By the way, using an internal page (part 1 of Million Worker March in this case) for the stock content to fill out the first concept really confused the heck out of people. It seemed to make sense to me to use an internal page for the concept rather than the Main Page, because 99.9% of the site will look like that internal page, while the Main Page looks very different from the rest of the site. But the people that I showed my concepts to for opinions couldn’t quite wrap their minds around that it wasn’t the main page.

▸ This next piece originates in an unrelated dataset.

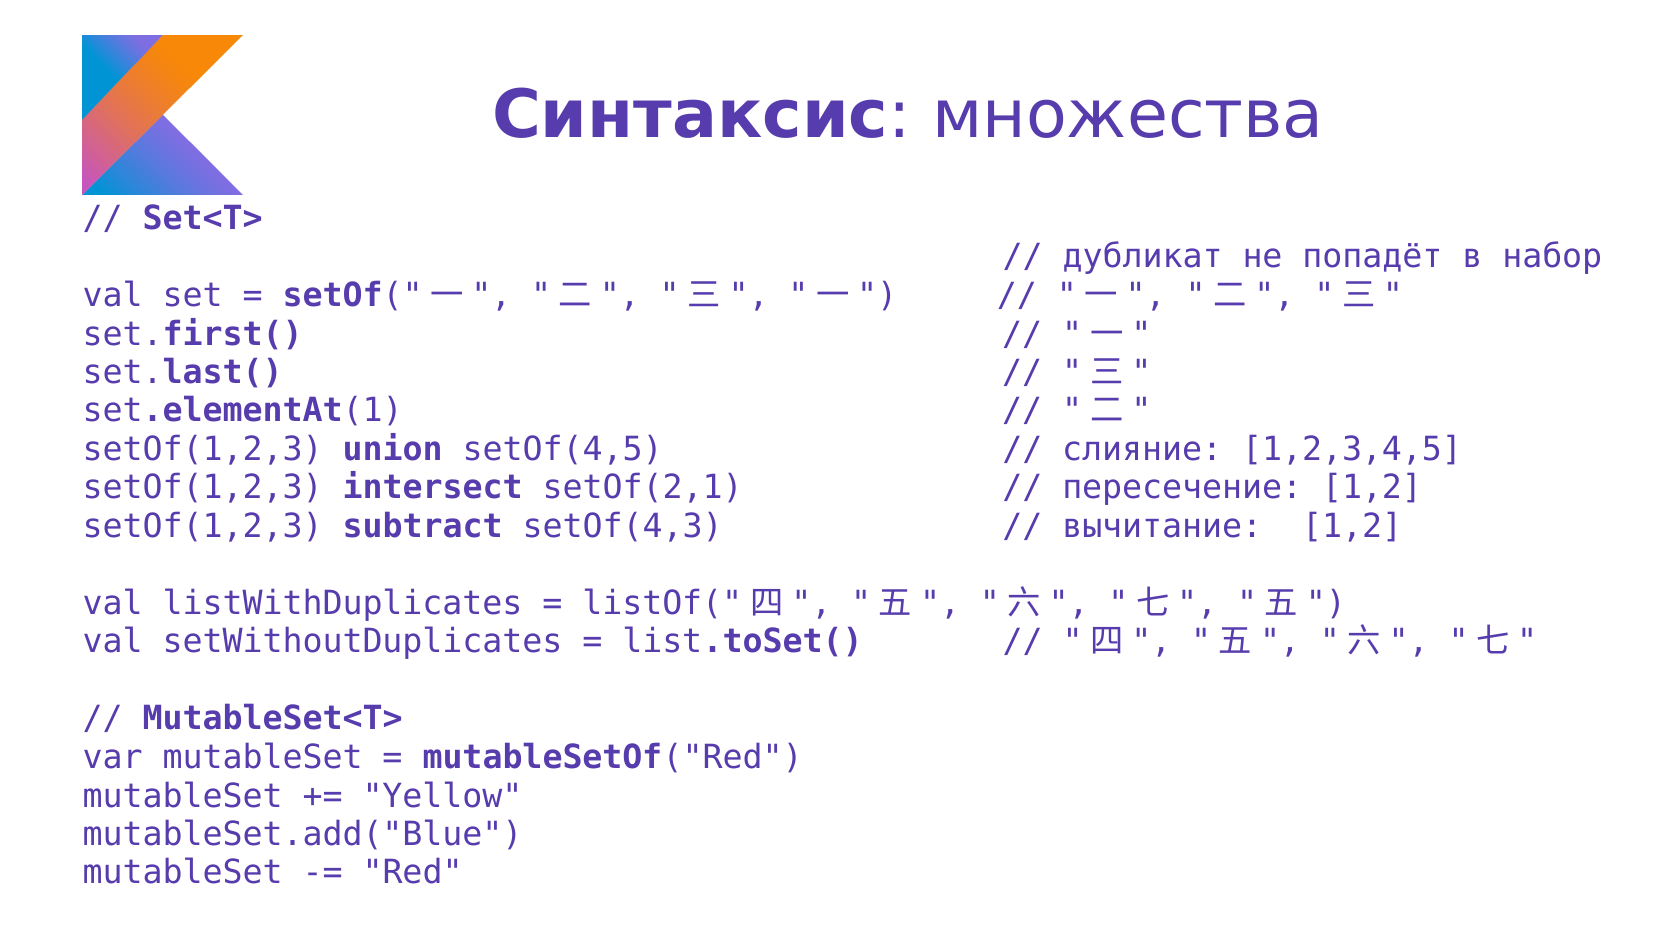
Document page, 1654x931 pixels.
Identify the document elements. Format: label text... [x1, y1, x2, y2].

title Синтаксис: множества [243, 37, 1571, 193]
picture [82, 35, 243, 195]
subtitle // Set<T> // дубликат не попадёт в набор val set = setOf("一", "二", "三", "一") // "一", "二", "三" set.first() // "一" set.last() // "三" set.elementAt(1) // "二" setOf(1,2,3) union setOf(4,5) // слияние: [1,2,3,4,5] setOf(1,2,3) intersect setOf(2,1) // пересечение: [1,2] setOf(1,2,3) subtract setOf(4,3) // вычитание: [1,2] val listWithDuplicates = listOf("四", "五", "六", "七", "五") val setWithoutDuplicates = list.toSet() // "四", "五", "六", "七" // MutableSet<T> var mutableSet = mutableSetOf("Red") mutableSet += "Yellow" mutableSet.add("Blue") mutableSet -= "Red" [82, 198, 1616, 892]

So when the site first goes 100% WordPress, it is going to look mostly the same, as happened in 2007 and 2010. I figure that this is probably for the better. In 2007 and 2010, the site was very different under the hood from the previous incarnation, though it looked (mostly) the same on the outside. In 2007, I was learning how to use Dreamweaver, and how to work with PHP and MySQL. In 2010, I was learning how to do CSS layouts plus cleaning up the code (I kludged in a few places in 2007). In both cases, I knew exactly what the product needed to look like in the end. I was reproducing an existing design. For learning the technical side of things, it’s probably a good thing to put the creativity aside and master the skills before really pulling out the paintbrush. I’m sure that a few of my friends, particularly the ones who have been pushing for me to really shake things up, will be disappointed, but I think baby steps are probably better for me than a huge rollout of a new platform, layout, and everything all at once. It makes it too easy to accidentally build in a problem and not realize it until way down the line. This way I can get the technical end of things finished and all the content migrated before I start thinking about personality and what the site represents and how that should translate to make a fresh, new look.

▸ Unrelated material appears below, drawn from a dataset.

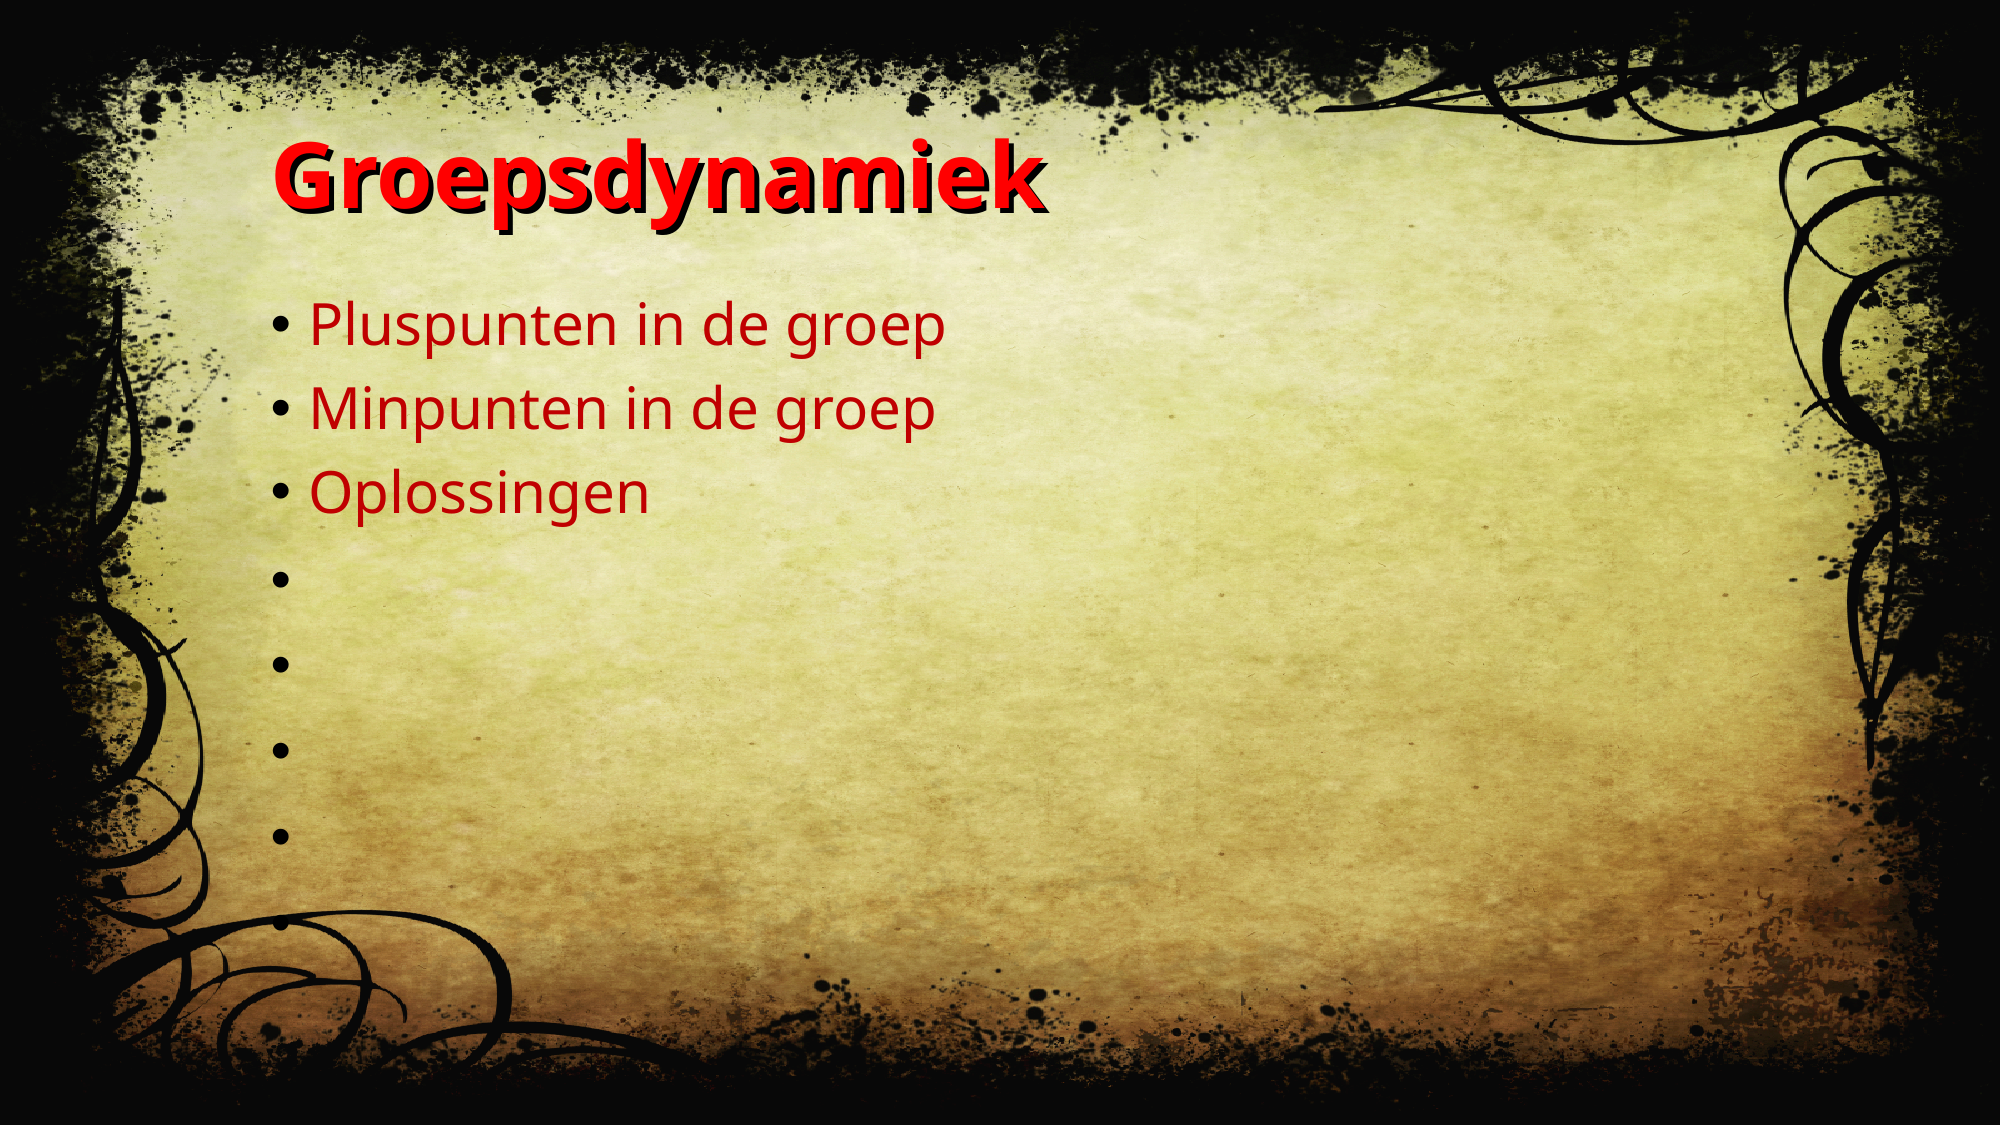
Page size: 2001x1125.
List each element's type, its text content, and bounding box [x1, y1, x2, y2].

list Pluspunten in de groep Minpunten in de groep Oplossingen [255, 288, 1981, 1002]
title Groepsdynamiek [255, 70, 1981, 288]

Then there’s something else to think about: I’ve been reworking a number of my photos on Wikipedia as of late. Basically, I’m finding a photo that I had taken some time ago, that I had edited to whatever specification at the time and uploaded. Apparently I thought it looked good at the time, but now I’m thinking that the processing was a little funny. So now I’m going through, locating the original on disc, and doing the image work on it again. The results definitely look better. So the question becomes, do I want to go through and reprocess the older photo sets in the process of converting the site over (it would make sense to do it then if I’m already taking the site apart again), or do I want to leave them alone and not reprocess them, with the idea being that the way they were processed at the time has value as well? Of course, then there’s the idea of what photo sets have what. For anything before March 2002, the large-size images were retrofitted in later, and so some of the image processing doesn’t match. Then for everything from the J20 photo set and back, there are no full-resolution “masters” for the photo set. Thus any usages of those images (such as in the Photo Feature) would require reprocessing anyway. Since 2005, except for J20, there are full-resolution masters for all the photo sets, prepped as they were for the set. Some uniformity would be nice to have as far as that goes, but I have to wonder whether it’s worth the trouble to retrofit really old material. Who knows.

So yeah, this is challenging. But once I get everything ported over, doing the Web site will be far simpler than it is now, plus it will make future redesigns much easier.

Web site: Editing a WordPress theme with Dreamweaver - I'm using this as a lesson towards theme building.

Song: Sound effects from Angry Birds. I finally beat all the levels of the original game today on the Metro coming home from work, and now I'm working on the "Seasons" edition of the game.

Quote: Meanwhile, I have dropped 45 pounds since March, when I started on my journey towards a healthy weight. I'm as surprised as anyone. Now I need to keep it up, and continue busting my butt, because I'm apparently getting results.